There was little sign he would shift course, even after Trump recaptured Georgia last year and swept every other battleground state. Ossoff has held rowdy rallies in the months since, railing against Trump’s mass government layoffs and plans to gut public health programs, casting the fight as a moral one.
So when the shutdown came, he didn’t budge. He voted more than a dozen times against previous attempts to reopen the government without renewing the Affordable Care Act subsidies.
And while he and Warnock supported smaller, standalone bills to fund certain agencies during the impasse — which some saw as evidence he could cross the aisle to break the logjam — Ossoff consistently made clear why he wouldn’t compromise.

He has argued, often with clinical precision, that failing to renew the subsidies could double health care premiums for many Georgians.
“With health care votes ahead,” Ossoff said after his vote, “the question is whether Republicans in Congress will join us to prevent catastrophic increases in health insurance premiums.”
But that view isn’t winning over his Republican critics. His GOP opponents are already casting the standoff in far harsher terms. U.S. Rep. Buddy Carter, R-St. Simons, told “Politically Georgia” it was tantamount to a hostage situation.
“They blackmailed the American people in order to try to get millions of dollars more to the insurance companies through Non-Affordable Care Act subsidies,” he said. “And that’s something that I think that they should be held accountable for.”

Every major Democratic contender for governor in Georgia came out against the Senate compromise, with several accusing the eight Senate Democrats who crossed party lines to advance the bill of betrayal for relenting on the health care demand. Former state Sen. Jason Esteves called it a “surrender.” Michael Thurmond, a former statewide labor commissioner, said the fallout could be catastrophic.
“It gives Republicans a path to raise health care costs for almost half a million Georgians and cut tens of thousands of jobs - all while families struggle to make rent and put food on the table under Trump’s failing economy,” Thurmond said.
‘Vote no, hope yes’
They feel they have the wind at their backs. Last week’s Democratic victories in key races in Virginia and New Jersey — along with the rout of Republican Public Service Commissioners in Georgia — gave Democrats a sense of momentum that they could win more favorable terms.
Still, at a certain point, the math is the math. Republicans weren’t going to talk Obamacare subsidies while the government was closed, and aside from a few notable defectors like U.S. Rep. Marjorie Taylor Greene, their coalition wasn’t cracking. Nor was Trump going to strike out and make a deal on his own with Democrats.
That’s likely how the eight Democratic senators who broke ranks saw it. The shutdown brinkmanship wasn’t moving votes, and there was no sign that hanging on longer would change anything. What looked like a showdown had become a stalemate, and Ossoff stayed where he started.
Brendan Buck, a political analyst and former aide to Republican House Speakers Paul Ryan and John Boehner who helped navigate previous shutdowns, predicted there was a large “vote no, hope yes” contingent among Senate Democrats.
“Senate Democrats want the shutdown to end,” Buck said. “They just don’t want to have to be the ones to vote for it.”
Ossoff’s allies had a less cynical take.
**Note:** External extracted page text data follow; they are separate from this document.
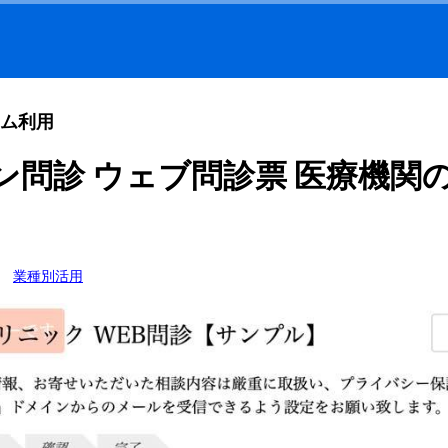
ム利用
ン問診 ウェブ問診票 医療機関
業種別活用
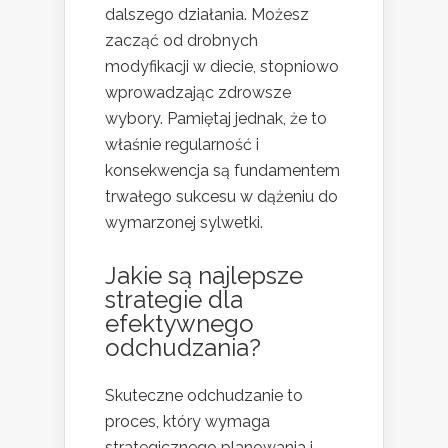
dalszego działania. Możesz
zacząć od drobnych
modyfikacji w diecie, stopniowo
wprowadzając zdrowsze
wybory. Pamiętaj jednak, że to
właśnie regularność i
konsekwencja są fundamentem
trwałego sukcesu w dążeniu do
wymarzonej sylwetki.
Jakie są najlepsze
strategie dla
efektywnego
odchudzania?
Skuteczne odchudzanie to
proces, który wymaga
strategicznego planowania i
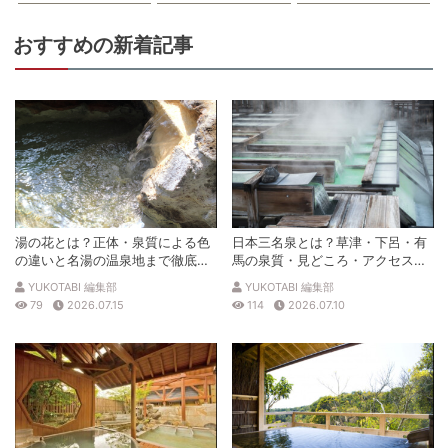
おすすめの新着記事
湯の花とは？正体・泉質による色
日本三名泉とは？草津・下呂・有
の違いと名湯の温泉地まで徹底解
馬の泉質・見どころ・アクセスを
説
徹底解説
YUKOTABI 編集部
YUKOTABI 編集部
79
2026.07.15
114
2026.07.10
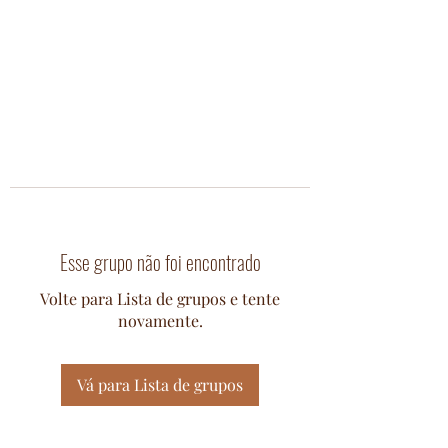
Esse grupo não foi encontrado
Volte para Lista de grupos e tente
novamente.
Vá para Lista de grupos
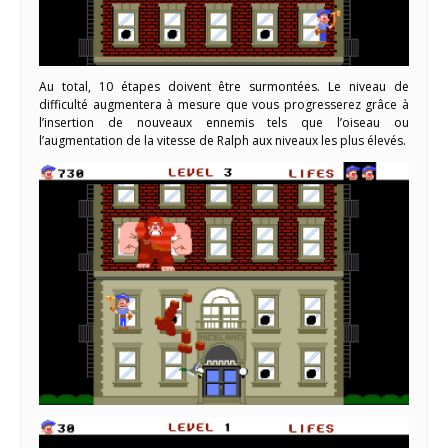
Au total, 10 étapes doivent être surmontées. Le niveau de
difficulté augmentera à mesure que vous progresserez grâce à
l’insertion de nouveaux ennemis tels que l’oiseau ou
l’augmentation de la vitesse de Ralph aux niveaux les plus élevés.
For them, the political clash was about what the health care system looked like before the Affordable Care Act — and what it could look like again if it’s gutted.
Dr. Parin Chheda, a Cobb County Democratic activist, noted that he trained for his medical degree before the overhaul passed, when 48 million Americans lacked insurance.
“It was horrible. I don’t want to go back to that time,” said Chheda, a palliative medicine specialist who said opposing the deal is the only option.
“Not only was it a smart move,” he said, “it was the ethical, humane and right move.”